*** Opening Excerpted records ***

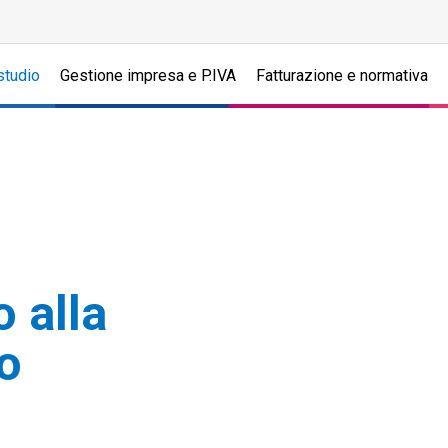
studio
Gestione impresa e P.IVA
Fatturazione e normativa
 alla
io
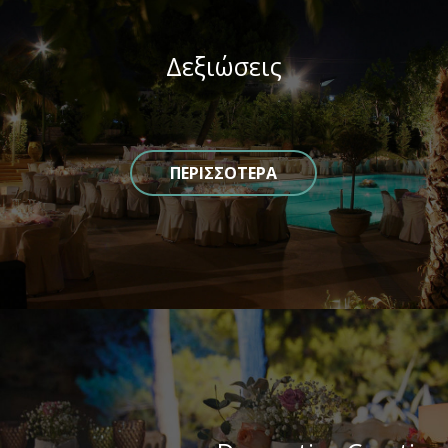
Δεξιώσεις
ΠΕΡΙΣΣΟΤΕΡΑ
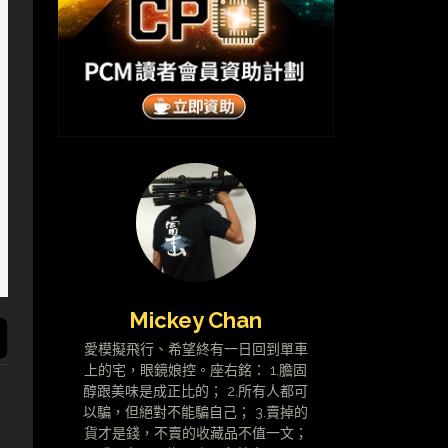
Mickey Chan
愛模擬飛行、希望終有一日回到單車
上的宅，眼鏡娘控。座右銘： 1.膽固
醇跟美味是成正比的； 2.所有人都可
以騙，但絕對不能騙自己； 3.賣掉的
貨才是錢，不賣的收藏品不值一文；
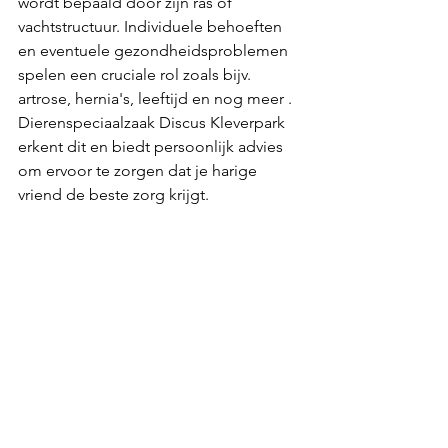
wordt bepaald door zijn ras of 
vachtstructuur. Individuele behoeften 
en eventuele gezondheidsproblemen 
spelen een cruciale rol zoals bijv. 
artrose, hernia's, leeftijd en nog meer . 
Dierenspeciaalzaak Discus Kleverpark 
erkent dit en biedt persoonlijk advies 
om ervoor te zorgen dat je harige 
vriend de beste zorg krijgt. 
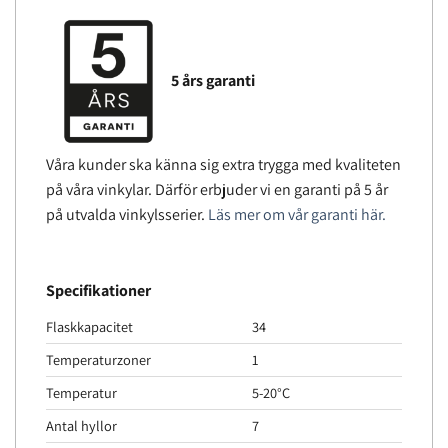
5 års garanti
Våra kunder ska känna sig extra trygga med kvaliteten
på våra vinkylar. Därför erbjuder vi en garanti på 5 år
på utvalda vinkylsserier.
Läs mer om vår garanti här.
Specifikationer
Flaskkapacitet
34
Temperaturzoner
1
Temperatur
5-20°C
Antal hyllor
7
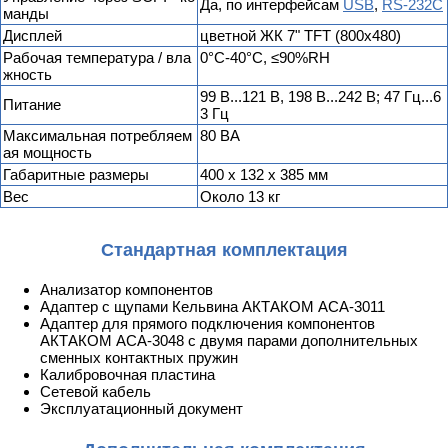
Да, по интерфейсам
USB
,
RS-232C
манды
Дисплей
цветной ЖК 7" TFT (800х480)
Рабочая температура / вла
0°С-40°С, ≤90%RH
жность
99 В...121 В, 198 В...242 В; 47 Гц...6
Питание
3 Гц
Максимальная потребляем
80 ВА
ая мощность
Габаритные размеры
400 х 132 х 385 мм
Вес
Около 13 кг
Стандартная комплектация
Анализатор компонентов
Адаптер с щупами Кельвина АКТАКОМ АСА-3011
Адаптер для прямого подключения компонентов
АКТАКОМ АСА-3048 с двумя парами дополнительных
сменных контактных пружин
Калибровочная пластина
Сетевой кабель
Эксплуатационный документ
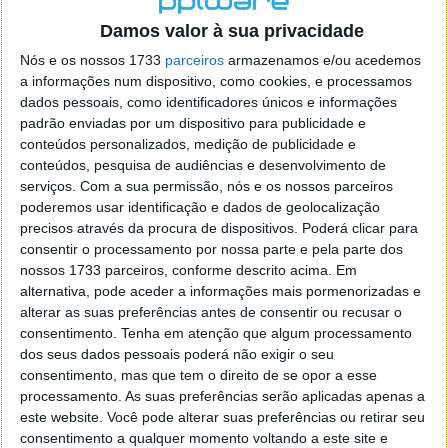
o firefox como browser predefenido
Ja percorri o painel
Damos valor à sua privacidade
de control tudo e nada. Tou a comecar a desesperar, ate ja
tentei apagar o explorer na tentativa de forçar o uso do
Nós e os nossos 1733
parceiros
armazenamos e/ou acedemos
firefox mas em vao. Kaso te lembres de outra dica fico
a informações num dispositivo, como cookies, e processamos
agradecido, caso contrario obrigado a mesma
dados pessoais, como identificadores únicos e informações
Responder
padrão enviadas por um dispositivo para publicidade e
conteúdos personalizados, medição de publicidade e
Vítor M.
conteúdos, pesquisa de audiências e desenvolvimento de
7 de Novembro de 2005 às 01:39
serviços.
Com a sua permissão, nós e os nossos parceiros
@Reporter
poderemos usar identificação e dados de geolocalização
Desculpa mas o link funciona. Seja como for segue por mail
precisos através da procura de dispositivos. Poderá clicar para
o MSn Messenger 8.
consentir o processamento por nossa parte e pela parte dos
Responder
nossos 1733 parceiros, conforme descrito acima. Em
alternativa, pode aceder a informações mais pormenorizadas e
Vítor M.
7 de Novembro de 2005 às 11:21
alterar as suas preferências antes de consentir ou recusar o
@Rui
consentimento.
Tenha em atenção que algum processamento
Tens de encontrar o que te falei. Faz da seguinte maneira,
dos seus dados pessoais poderá não exigir o seu
janela iniciar e no topo dessa janela com o botão direito do
consentimento, mas que tem o direito de se opor a esse
rato faz propriedades. Depois no separador Menu ‘Iniciar’
processamento. As suas preferências serão aplicadas apenas a
clica no botão ‘Personalizar’ aí encontrarás no separador
este website. Você pode alterar suas preferências ou retirar seu
geral a opção para escolheres o Browser com que queres
consentimento a qualquer momento voltando a este site e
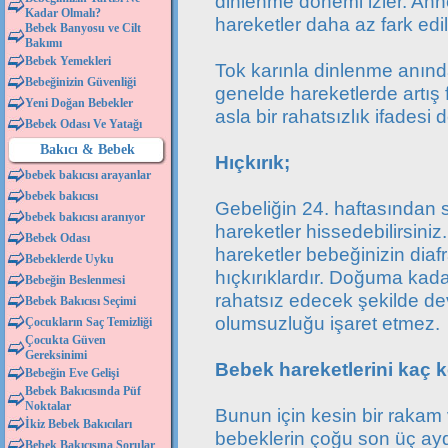
dinlenme dönemi izler. An
Kadar Olmalı?
hareketler daha az fark edili
Bebek Banyosu ve Cilt
Bakımı
Bebek Yemekleri
Tok karınla dinlenme anında
Bebeğinizin Güvenliği
genelde hareketlerde artış 
Yeni Doğan Bebekler
asla bir rahatsızlık ifadesi d
Bebek Odası Ve Yatağı
Bakıcı & Bebek
Hıçkırık;
bebek bakıcısı arayanlar
bebek bakıcısı
Gebeliğin 24. haftasından s
bebek bakıcısı aranıyor
hareketler hissedebilirsiniz
Bebek Odası
hareketler bebeğinizin diaf
Bebeklerde Uyku
hıçkırıklardır. Doğuma kad
Bebeğin Beslenmesi
rahatsız edecek şekilde de
Bebek Bakıcısı Seçimi
olumsuzluğu işaret etmez.
Çocukların Saç Temizliği
Çocukta Güven
Gereksinimi
Bebek hareketlerini kaç k
Bebeğin Eve Gelişi
Bebek Bakıcısında Püf
Noktalar
Bunun için kesin bir raka
İkiz Bebek Bakıcıları
bebeklerin çoğu son üç ayd
Bebek Bakıcısına Sorular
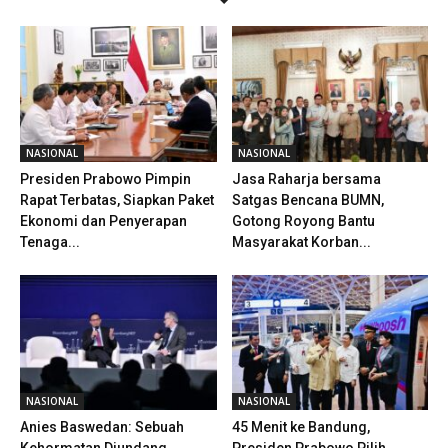
NASIONAL
NASIONAL
Presiden Prabowo Pimpin
Jasa Raharja bersama
Rapat Terbatas, Siapkan Paket
Satgas Bencana BUMN,
Ekonomi dan Penyerapan
Gotong Royong Bantu
Tenaga...
Masyarakat Korban...
NASIONAL
NASIONAL
Anies Baswedan: Sebuah
45 Menit ke Bandung,
Kehormatan Diundang
Presiden Prabowo Pilih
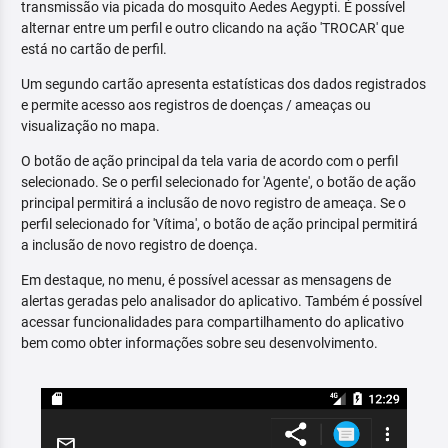
transmissão via picada do mosquito Aedes Aegypti. É possível
alternar entre um perfil e outro clicando na ação 'TROCAR' que
está no cartão de perfil.
Um segundo cartão apresenta estatísticas dos dados registrados
e permite acesso aos registros de doenças / ameaças ou
visualização no mapa.
O botão de ação principal da tela varia de acordo com o perfil
selecionado. Se o perfil selecionado for 'Agente', o botão de ação
principal permitirá a inclusão de novo registro de ameaça. Se o
perfil selecionado for 'Vítima', o botão de ação principal permitirá
a inclusão de novo registro de doença.
Em destaque, no menu, é possível acessar as mensagens de
alertas geradas pelo analisador do aplicativo. Também é possível
acessar funcionalidades para compartilhamento do aplicativo
bem como obter informações sobre seu desenvolvimento.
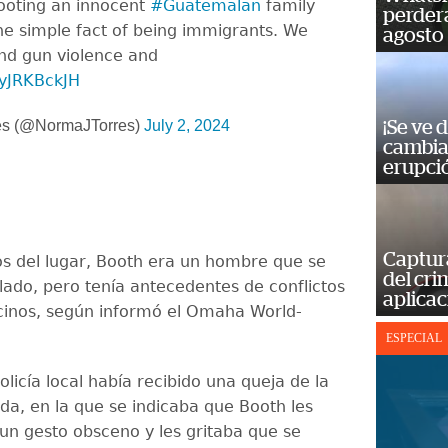
oting an innocent
#Guatemalan
family
perderá
the simple fact of being immigrants. We
agosto
nd gun violence and
/ByJRKBckJH
es (@NormaJTorres)
July 2, 2024
¡Se ve 
cambia 
erupci
Captur
s del lugar, Booth era un hombre que se
del cr
lado, pero tenía antecedentes de conflictos
aplicac
cinos, según informó el Omaha World-
ESPECIAL
licía local había recibido una queja de la
ada, en la que se indicaba que Booth les
un gesto obsceno y les gritaba que se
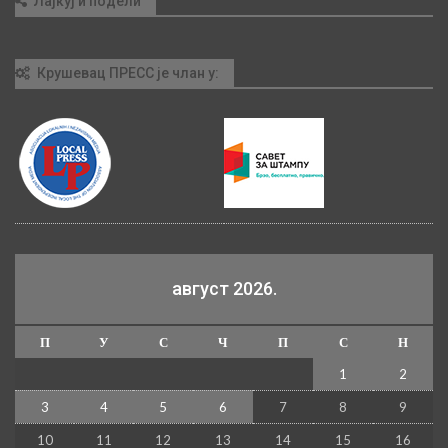
Лајкуј и подели
Крушевац ПРЕСС је члан у:
август 2026.
П
У
С
Ч
П
С
Н
1
2
3
4
5
6
7
8
9
10
11
12
13
14
15
16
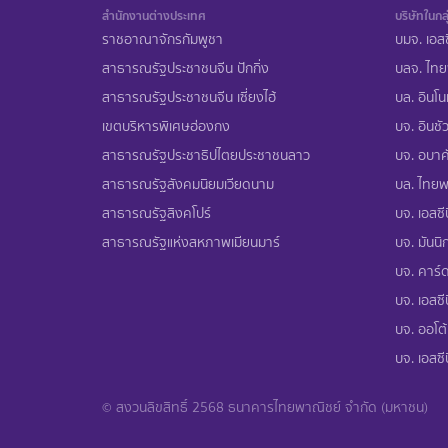
สำนักงานต่างประเทศ
บริษัทในกลุ
ราชอาณาจักรกัมพูชา
บมจ. เอสซ
สาธารณรัฐประชาชนจีน ปักกิ่ง
บลจ. ไทย
สาธารณรัฐประชาชนจีน เซี่ยงไฮ้
บล. อินโน
เขตบริหารพิเศษฮ่องกง
บจ. อินชัว
สาธารณรัฐประชาธิปไตยประชาชนลาว
บจ. อบาคั
สาธารณรัฐสังคมนิยมเวียดนาม
บล. ไทยพา
สาธารณรัฐสิงคโปร์
บจ. เอสซีบ
สาธารณรัฐแห่งสหภาพเมียนมาร์
บจ. มันนิก
บจ. คาร์ด
บจ. เอสซีบ
บจ. ออโต้
บจ. เอสซี
© สงวนลิขสิทธิ์ 2568 ธนาคารไทยพาณิชย์ จำกัด (มหาชน)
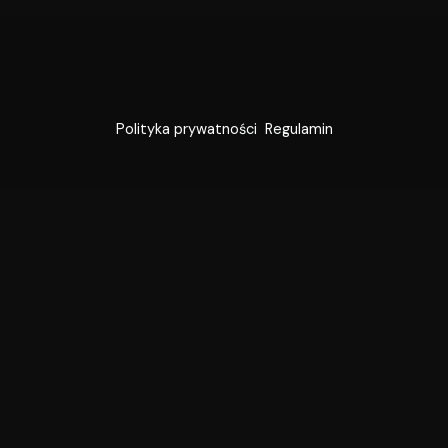
Polityka prywatności
Regulamin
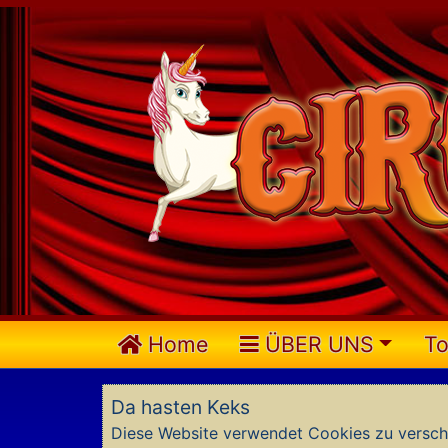
Home
ÜBER UNS
To
Da hasten Keks
Diese Website verwendet Cookies zu versch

*** Closing Excerpted records ***

What to do:
Whenever a line of the entries contains the string "informações", copy that line.

Solution to the exercise:
a informações num dispositivo, como cookies, e processamos
dados pessoais, como identificadores únicos e informações
alternativa, pode aceder a informações mais pormenorizadas e
bem como obter informações sobre seu desenvolvimento.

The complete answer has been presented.